Photo courtesy Tamara Nelson A school bus slid off Adkins Road in Sterling Tuesday morning. No students were on the bus at the time.

Photo courtesy Tamara Nelson A school bus slid off Adkins Road in Sterling Tuesday morning. No students were on the bus at the time.

Slippery day for bus drivers

  • By Kelly Sullivan
  • Tuesday, January 5, 2016 10:57pm
  • News

Alerts went out for Kenai Peninsula Borough School District students and their families Tuesday morning after one First Student bus couldn’t make it down its regular route on Feuding Lane and another slid off the road before taking making any pickups.

A total of four routes that drop off at River City Academy, Skyview Middle School, Soldotna High School, Soldotna Prep and Sterling Elementary ran late because of weather and road conditions.

“As far as we know the kids all got to school,” said Pegge Erkeneff, school district spokesperson.

All afternoon routes were completed and no schools reported that students hadn’t made it to class, she said.

However, there was no morning pickup on Feuding Lane because the streets were too slick, Erkeneff said. She said she is unsure how many students live down that road.

The school district has requested that the Department of Transportation sand Feuding Lane. No further delays were be announced or required Tuesday afternoon.

A spare bus was sent for the students that would not be picked up by the driver whose bus went into the ditch on Adkins Road in Sterling prior to the start of the route, Erkeneff said. The bus was in a “park out,” which means the vehicle stayed at the driver’s home overnight. No students were on the bus, she said.

Tamara Nelson, who lives on Adkins Road, has two students that attend Sterling Elementary and Soldotna High School and said none made it to school Tuesday. She said she is signed up to receive alerts from the school district but hadn’t heard about any route delays by the time her children were ready to leave the house, which was frustrating.

Further, the path to and down the road to the bus stop was sheer ice, Nelson said. As of 3:30 p.m. the bus that slid off the road was still stuck in the ditch, even after there had been two attempts to haul it out, which she thought would take a crane to accomplish, she said. She believes the driver didn’t have much of a chance considering how icy the road was.

“When you look from your house and there’s a bus that’s off a 10-foot embankment, that gives you pause for sure,” she said.

Nelson said, regardless of the conditions, she still felt it was safe enough to send her kids to school.

A sand truck didn’t make a trip down Nelson’s street until after the bus was in the ditch. It is her second winter living in the area and said delayed sanding isn’t uncommon.

“My main point the borough needs to do something the roads,” Nelson said. “They need to have somebody come out and they need to have a sand truck come out (earlier).”

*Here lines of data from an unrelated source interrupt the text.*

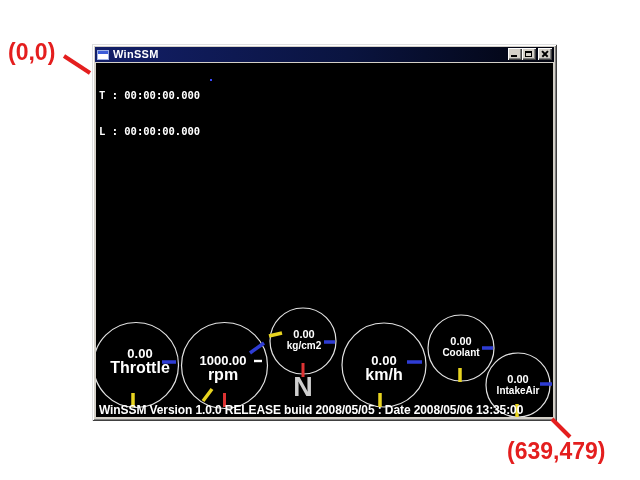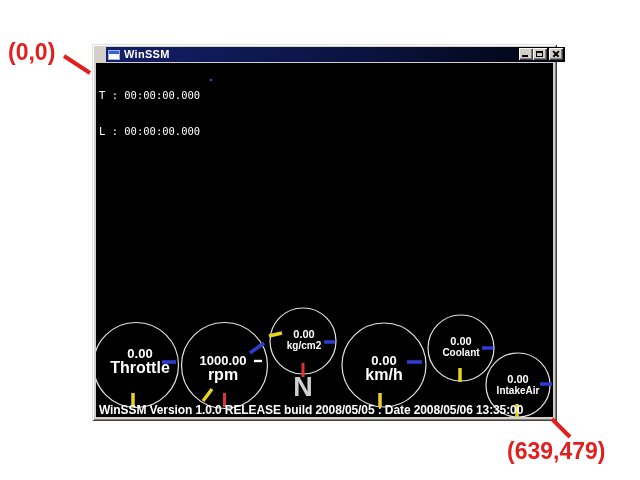--- a/index.html
+++ b/index.html
@@ -11,21 +11,21 @@
          font-family:"Liberation Sans",sans-serif;white-space:nowrap;z-index:60;}
   #annot-tl{left:8px;top:39px;}
   #annot-br{left:507px;top:438px;}
   #leader-svg{position:absolute;left:0;top:0;z-index:55;pointer-events:none;}
 
   
   #app-window{position:absolute;left:92px;top:44px;width:465px;height:377px;
       background:#d4d0c8;
       box-shadow:inset 1px 1px 0 #dfdfdf, inset -1px -1px 0 #404040,
                  inset 2px 2px 0 #ffffff, inset -2px -2px 0 #808080;}
-  #title-bar{position:absolute;left:14px;top:3px;width:459px;height:15px;
+  #title-bar{position:absolute;left:3px;top:3px;width:459px;height:15px;
       background:linear-gradient(to right,#131f68 0%,#0a1440 55%,#02040f 100%);
       display:flex;align-items:center;}
   #app-icon{width:12px;height:10px;margin-left:2px;background:#ffffff;
       border:1px solid #9cb0e6;box-sizing:border-box;position:relative;}
   #app-icon::before{content:"";position:absolute;left:0;top:0;right:0;height:3px;background:#3c5cd8;}
   #title-text{color:#ffffff;font-size:11px;font-weight:bold;margin-left:4px;
       letter-spacing:0.3px;line-height:15px;}
   .tb-btn{position:absolute;top:1px;width:14px;height:12px;background:#d4d0c8;
       box-shadow:inset 1px 1px 0 #ffffff, inset -1px -1px 0 #404040, inset -2px -2px 0 #808080;}
   #btn-min{right:32px;} #btn-max{right:18px;} #btn-close{right:2px;}
@@ -38,21 +38,21 @@
   
   #client{position:absolute;left:4px;top:19px;width:457px;height:354px;background:#000000;}
   #gauge-svg{position:absolute;left:0;top:0;}
   .dial{fill:none;stroke:#e2e2e2;stroke-width:1.2;}
   .tick-blue{stroke:#2e3cd4;stroke-width:3.5;}
   .tick-yellow{stroke:#e8d420;stroke-width:3.5;}
   .tick-white{stroke:#ffffff;stroke-width:2.4;}
   .needle-red{stroke:#dd3333;stroke-width:3;}
 
   .timers{position:absolute;left:3px;top:2px;color:#ffffff;
-      font-family:"DejaVu Sans Mono",monospace;font-weight:normal;font-size:10.5px;
+      font-family:"DejaVu Sans Mono",monospace;font-weight:bold;font-size:10.5px;
       line-height:12px;white-space:pre;z-index:5;}
   #stray-px{position:absolute;left:114px;top:16px;width:2px;height:2px;background:#3a48ff;}
 
   .gauge-text{position:absolute;transform:translateX(-50%);text-align:center;
       color:#ffffff;font-weight:bold;white-space:nowrap;z-index:4;}
   .gauge-text .val{font-size:13px;line-height:14px;}
   .gauge-text .lab{font-size:16px;line-height:13px;}
   .gauge-text.small .val{font-size:11px;line-height:12px;}
   .gauge-text.small .lab{font-size:10px;line-height:11px;}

When contacted, Larry Fielding, First Student contract manager, said he is not authorized to speak on behalf of the company, but that at least two of the regular education buses were chained Tuesday morning.

The road conditions weren’t a complete surprise to the school district.

“We have had a warmer winter, so we are getting more icy days,” Erkeneff said.

She said the result of the season’s weather patterns has caused a few delays already. When it snows and melts, ice develops on the roads, which can be problematic, but is expected from time to time, she said.

The school district’s transportation department is in contact with First Student every morning, Erkeneff said. She receives alerts when any routes will be late and relays them through the various methods used to make emergency announcements on school delays and closures.

Notices are only issued if a bus is more than 10 minutes late or early, Erkeneff said. Occasionally a bus can be run late part way through the route, but then make up that time later if there are no students waiting at a stop for example, she said.

The school district can track where their buses are with the GPS devices installed in the vehicles, Erkeneff said.

First Student usually decides whether or not to put chains on vehicle wheels, but the school district has insisted on chaining the buses in certain cases in the past, Erkeneff said.

“It is an excused absence if they (the students) are not picked up,” Erkeneff said.

If parents do not feel safe letting their student travel to school, they just need to call and inform staff they will be absent that day, and that is also considered to be excused, she said.